По‑моему, интересное свидетельство!
Но вернемся к другому покровителю муз – Гитлеру. Если Сталин вплотную занимался художественными фильмами, то Гитлер обращал больше внимания на документальное кино, которое при нем приобрело в Германии большую популярность. Еще до прихода к власти он обратил внимание на кинорежиссера Лени Рифеншталь, которая с успехом работала именно в документальном кино. Одной из ее самых известных работ стала лента об Олимпийских играх, проводившихся в Берлине в 1936 году. Гитлер назвал этот большой фильм шедевром и приблизил к себе Лени Рифеншталь. Вообще немецкое документальное кино нацистских времен у нас почти неизвестно, хотя оно является богатейшим источником знаний о том периоде.
Из всех близких фюреру Лени Рифеншталь, наверное, одна дожила до XXI века. Мало того! Летом 2001 года она вместе со своими работами приехала в Санкт‑Петербург на фестиваль неигрового кино. Ей было 98 лет! Но она продолжала активно работать в искусстве, в том числе и в документальном (подводные съемки!) и произвела на всех участников фестиваля потрясающее впечатление. На фестивале показали знаменитую трехчасовую картину «Ужасная и удивительная Лени Рифеншталь». В ходе пресс‑конференции она так ответила на вопрос о сходстве между Гитлером и Сталиным: «У них много общего, очень много. Но я полагаю, что Гитлер был большим социалистом, чем Сталин. Он больше думал о радости человека труда, о его самоуважении и гордости. Вероятно, он был более абстрактен… Несомненно, он обладал личным магнетизмом. Когда вы видели его на пленке, он мог показаться некрасивым, но в личном общении был красив, обаятелен…»
Любопытное свидетельство!
В связи с этим можно вспомнить и о том, что у нас не рекомендовалось широко показывать документальный фильм Ромма «Обыкновенный фашизм», в котором использованы кадры нацистской кинохроники, в том числе и работы Рифеншталь. Наши идеологи боялись, что это может обернуться пропагандой нацизма? Как бы не так… Боялись потому, что все это было слишком похоже на нас! Лени Рифеншталь вспоминала, что всегда интересовалась нашей страной. Как талантливый художник она не могла не ощущать родства между двумя режимами – гитлеровским и сталинским.

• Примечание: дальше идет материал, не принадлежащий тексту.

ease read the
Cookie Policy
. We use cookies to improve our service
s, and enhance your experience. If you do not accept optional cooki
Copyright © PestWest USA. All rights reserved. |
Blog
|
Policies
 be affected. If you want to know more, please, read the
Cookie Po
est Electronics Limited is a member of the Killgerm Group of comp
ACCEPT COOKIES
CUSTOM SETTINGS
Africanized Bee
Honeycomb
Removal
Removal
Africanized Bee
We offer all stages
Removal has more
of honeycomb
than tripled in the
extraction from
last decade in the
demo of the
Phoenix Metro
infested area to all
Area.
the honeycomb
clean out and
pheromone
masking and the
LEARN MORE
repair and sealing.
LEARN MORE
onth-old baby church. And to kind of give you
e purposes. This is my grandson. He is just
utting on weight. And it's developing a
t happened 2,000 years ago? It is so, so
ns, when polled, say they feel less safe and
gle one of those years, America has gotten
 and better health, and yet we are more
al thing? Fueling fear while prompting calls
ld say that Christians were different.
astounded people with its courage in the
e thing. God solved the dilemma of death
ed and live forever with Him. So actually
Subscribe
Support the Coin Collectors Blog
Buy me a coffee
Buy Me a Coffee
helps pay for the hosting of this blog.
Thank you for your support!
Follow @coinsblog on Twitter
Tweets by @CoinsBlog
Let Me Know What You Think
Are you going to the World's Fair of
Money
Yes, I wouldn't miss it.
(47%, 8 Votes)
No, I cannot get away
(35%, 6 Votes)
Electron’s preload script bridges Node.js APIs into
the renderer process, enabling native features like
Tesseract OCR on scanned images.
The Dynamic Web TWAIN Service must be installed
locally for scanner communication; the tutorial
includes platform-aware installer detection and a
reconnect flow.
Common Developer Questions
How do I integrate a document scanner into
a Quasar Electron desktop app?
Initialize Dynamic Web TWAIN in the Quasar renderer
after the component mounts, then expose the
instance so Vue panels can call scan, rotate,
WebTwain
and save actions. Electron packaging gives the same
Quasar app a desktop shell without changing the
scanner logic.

Будучи по натуре тяжелым и мрачным человеком, Гитлер тем не менее обожал эстраду, музыкальные шоу. И в то же время было у него еще одно увлечение, причем уже из области классической музыки. Но в этом его пристрастии к серьезному жанру подоплека была идеологической. Настоящим богом для фюрера всю жизнь являлся композитор Р. Вагнер. Уже более века в немецком городе Байрейте традиционно проводится вагнеровский фестиваль, который Гитлер поднял на небывалую высоту. За все годы своего правления он ни разу не пропустил ни одного из них, причем каждый раз проводил там несколько дней. Чем же объясняется такая любовь фюрера к Вагнеру? Дело в том, что используемая композитором мифология, герои его произведений, сам дух его музыки отвечали, как считал фюрер, мечтам о тысячелетнем третьем рейхе. Внучка Вагнера, Винифрид, была в близкой дружбе с Гитлером. Можно также предположить, что такому сближению фюрера с творчеством Вагнера, музыку которого он знал превосходно, способствовали и антисемитские настроения композитора.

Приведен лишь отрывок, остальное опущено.